2022/02/14

健康講座453 妊娠中や授乳中の、新型コロナウイルスワクチン接種後における免疫応答

みなさんどうもこんにちは。

小川糖尿病内科クリニックでございます。

 新型コロナウイルス感染症(COVID-19)パンデミック中に妊娠している女性や母乳育児をしている女性にとって、心強い研究結果が報告されました。妊娠中や授乳中の女性は、新型コロナウイルスワクチン接種後に強い免疫応答を示し、その免疫は子にも移行する可能性のあることが、米マサチューセッツ総合病院(MGH)の研究で明らかになったようです。

 この研究は、ファイザー社製またはモデルナ社製の新型コロナウイルスmRNAワクチンを接種した、妊娠と出産が可能な年齢の女性131人を対象としたものです。対象者のうち、84人が妊娠中(妊娠群)、31人が母乳育児中(母乳育児群)、16人がそのどちらでもなかった(非妊娠群)。新型コロナウイルスのスパイクタンパク質やその受容体結合ドメイン(RBD)に対するIgG、IgA、IgM抗体価を、試験開始時と2回目のワクチン接種時、2回目のワクチン接種後2〜6週間後、出産時に、血清(131人)と母乳(31人)で測定しました。また、出産時に臍帯血(10人)でも測定し、妊娠中に新型コロナウイルスに感染した女性(感染群)37人の感染後4〜12週間目の抗体価と比較しました。

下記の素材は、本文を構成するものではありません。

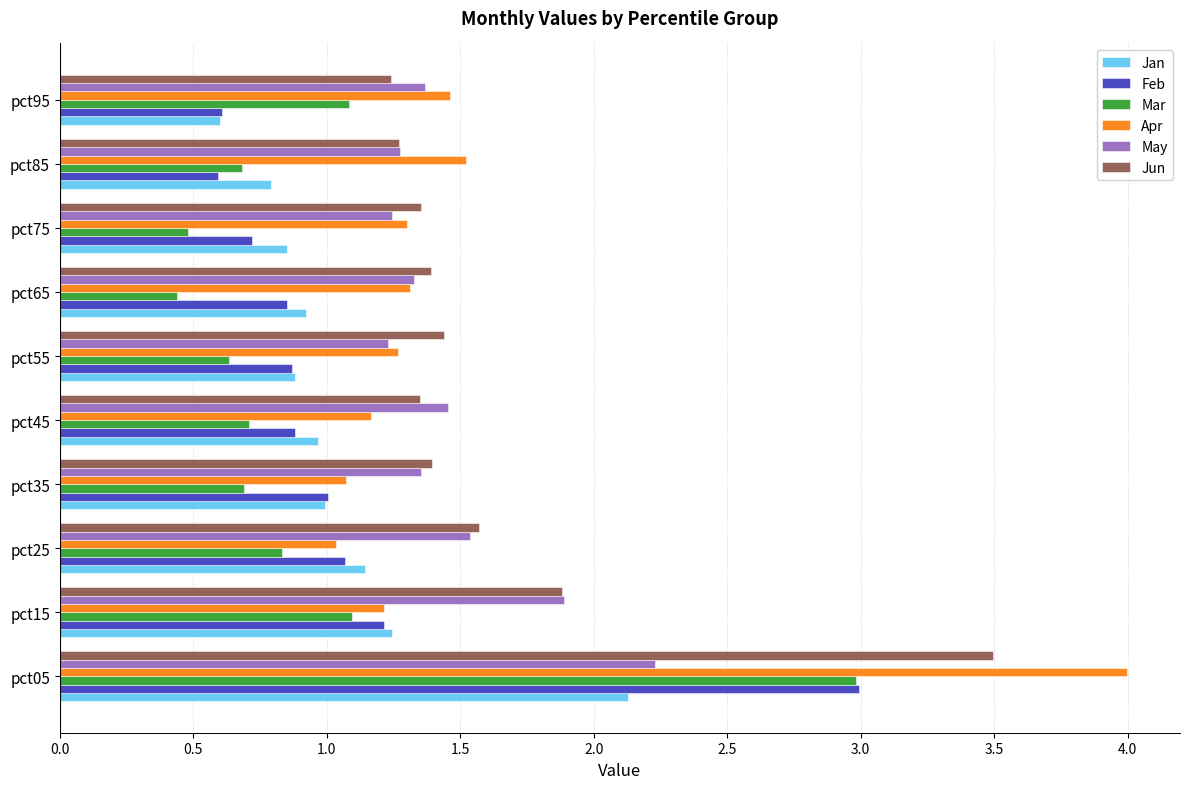

At which label is Jun closest to 2?

pct15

 その結果、抗体価には、妊娠群(中央値で5.59)、母乳育児群(同5.74)、非妊娠群(5.62)の間で有意差は見られなかったようです(P=0.24)。また、これらの抗体価は、感染群の抗体価よりも有意に高かったです(P<0.0001)。さらに、ワクチン接種によって作られた抗体は、被験者から採取した臍帯血や母乳中にも検出され、抗体が母親から乳児に移行することが示されたのでございます。

 この研究により、新型コロナウイルスワクチンの接種により、乳児を保護する免疫を誘導できるという明確なエビデンスが得られたのです。そして、この研究がきっかけとなって、ワクチン開発者が妊娠中や母乳育児中の人も臨床試験の対象に含めることの重要性を認識し、対象を拡大した研究を実施するようになることを期待できそうです。

 この研究ではさらに、ファイザー社製ワクチンに比べて、モデルナ社製ワクチンでは、2回接種後には、主に粘膜で病原体への感染を防ぐIgA抗体価が高いことが判明したようです。新型コロナウイルスは鼻、口、目などの粘膜面を通して感染するため、この知見はあらゆる人にとって重要であります。とりわけ妊娠中および授乳中の女性にとっては、IgA抗体は母乳中に含まれる主要な抗体であるため特に重要でございます。